I let it go.
Then, a couple of weeks ago, I said something about how my diet wasn't going particularly well and she said, "Good. I don't want you to lose weight. I like you the way you are." She looked so worried, I felt like I had to address the issue.
See, the thing is that I don't talk about weight much. I don't want my girls to walk away with the same issues (see fat = bad) as I have. And since I have a really hard time talking about it without being down on myself, I tend to avoid the issue altogether.
But when it came down to it, it was something we had to discuss. After going and back and forth for a while so I could figure out what she was thinking, I said this:
I believe that every person's body has a size and shape it wants to be. And you don't have to be that shape. You can work really hard and be a different shape, but if you eat healthy and get a normal, healthy amount of exercise, you're going to be the size and shape you're going to be. People are always trying to change that, but I don't see the point. Everyone's different and that's a good thing. My body is never going to be tiny. It's not going to be movie star little. I'm never going to be skinny. That's who I am. And I'm okay with that. I like my body a little bigger and a little squishier than everyone else's. My problem here is not that I want to be smaller to fit someone's ideal of what's pretty. My problem is that I have not been eating healthy or exercising very much and I am unhappy with certain things. I'm unhappy with my energy level and the way my clothes feel. I am trying to lose a little weight because that's what I think will make me feel better, not because I feel like my body is somehow bad the way it is.She liked that answer. She was happy with that answer. And I was happy that I was able to say something I wasn't sure I believed. I want to believe all those things, but I struggle, you know. I struggle with liking myself and the way I look. Because I read magazines and I watch TV and I know how I'm supposed to look.

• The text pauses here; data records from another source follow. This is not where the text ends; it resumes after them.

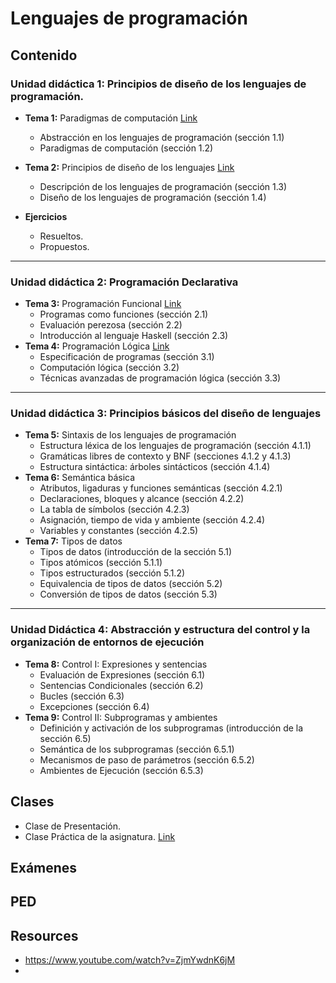# Lenguajes de programación




## Contenido

### Unidad didáctica 1: Principios de diseño de los lenguajes de programación.

- **Tema 1:** Paradigmas de computación [Link](./Temas/Tema1.md)
  - Abstracción en los lenguajes de programación (sección 1.1)
  - Paradigmas de computación (sección 1.2)
  
- **Tema 2:** Principios de diseño de los lenguajes [Link](./Temas/Tema2.md)
  - Descripción de los lenguajes de programación (sección 1.3)
  - Diseño de los lenguajes de programación (sección 1.4)
- **Ejercicios**
  - Resueltos.
  - Propuestos.

----

### Unidad didáctica 2: Programación Declarativa

- **Tema 3:** Programación Funcional  [Link](./Temas/Tema3.md)
  - Programas como funciones (sección 2.1)
  - Evaluación perezosa (sección 2.2)
  - Introducción al lenguaje Haskell (sección 2.3)
- **Tema 4:** Programación Lógica [Link](./Temas/Tema3.md)
  - Especificación de programas (sección 3.1)
  - Computación lógica (sección 3.2)
  - Técnicas avanzadas de programación lógica (sección 3.3)

---


### Unidad didáctica 3: Principios básicos del diseño de lenguajes

- **Tema 5:** Sintaxis de los lenguajes de programación
  - Estructura léxica de los lenguajes de programación (sección 4.1.1)
  - Gramáticas libres de contexto y BNF (secciones 4.1.2 y 4.1.3)
  - Estructura sintáctica: árboles sintácticos (sección 4.1.4)
- **Tema 6:** Semántica básica
  - Atributos, ligaduras y funciones semánticas (sección 4.2.1)
  - Declaraciones, bloques y alcance (sección 4.2.2)
  - La tabla de símbolos (sección 4.2.3)
  - Asignación, tiempo de vida y ambiente (sección 4.2.4)
  - Variables y constantes (sección 4.2.5)
- **Tema 7:** Tipos de datos
  - Tipos de datos (introducción de la sección 5.1)
  - Tipos atómicos (sección 5.1.1)
  - Tipos estructurados (sección 5.1.2)
  - Equivalencia de tipos de datos (sección 5.2)
  - Conversión de tipos de datos (sección 5.3)

---

### Unidad Didáctica 4: Abstracción y estructura del control y la organización de entornos de ejecución

- **Tema 8:** Control I: Expresiones y sentencias
  - Evaluación de Expresiones (sección 6.1)
  - Sentencias Condicionales (sección 6.2)
  - Bucles (sección 6.3)
  - Excepciones (sección 6.4)
- **Tema 9:** Control II: Subprogramas y ambientes
  - Definición y activación de los subprogramas (introducción de la sección 6.5)
  - Semántica de los subprogramas (sección 6.5.1)
  - Mecanismos de paso de parámetros (sección 6.5.2)
  - Ambientes de Ejecución (sección 6.5.3)



## Clases

- Clase de Presentación.
- Clase Práctica de la asignatura.  [Link](./clases/Clase_Practica_de_la_asignatura.md)





## Exámenes





## PED



## Resources

- https://www.youtube.com/watch?v=ZjmYwdnK6jM
-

But the last few days, I've realized that I really do believe that more than I thought. I'm going to meet Neil Gaiman tomorrow. Me and about 1000 total strangers, but still. I want to look nice. There aren't even posed pictures allowed, so I don't know why I care, but I do.
I've been analyzing everything in my wardrobe and I finally settled on something. Going through this has really driven home that I don't like my clothes. I've experimented over the years, and especially since becoming a single person, with a lot of different styles. I tend toward the simple. Jeans. Solid tee. In the winter this will involve a sweater. In the summer, capris. I tend toward this because I like easy. And because I feel like you can't screw it up.
I don't want to be the person who makes a big deal of getting dressed in the morning. I don't want to waste my life worrying about what I'm wearing. But I also don't want to be the person whose wardrobe is determined entirely by ease.
I want to look at myself in the mirror and see me. Smiling, vivacious, funny, geeky, annoyingly optimistic me. I don't want to see the list of flaws I scan down to make sure that everything is appropriately draped in extra yardage. I don't want to see the person I think I should be. I don't want to see a big red forehead tattoo reading FAILURE.
In other words, I want to be okay. I want to be okay right now. Not 20 lbs from now or 50 lbs from now. I still want to get in better shape. I want to cook more and exercise more. I want to do those things because I think they will make me feel better. I also think they will make me smaller, because experience tells me they will. But that's not the point.
I want to like me. Because I want to raise girls who like themselves. And because it's so freaking tiring when you have to constantly listen to your biggest critic.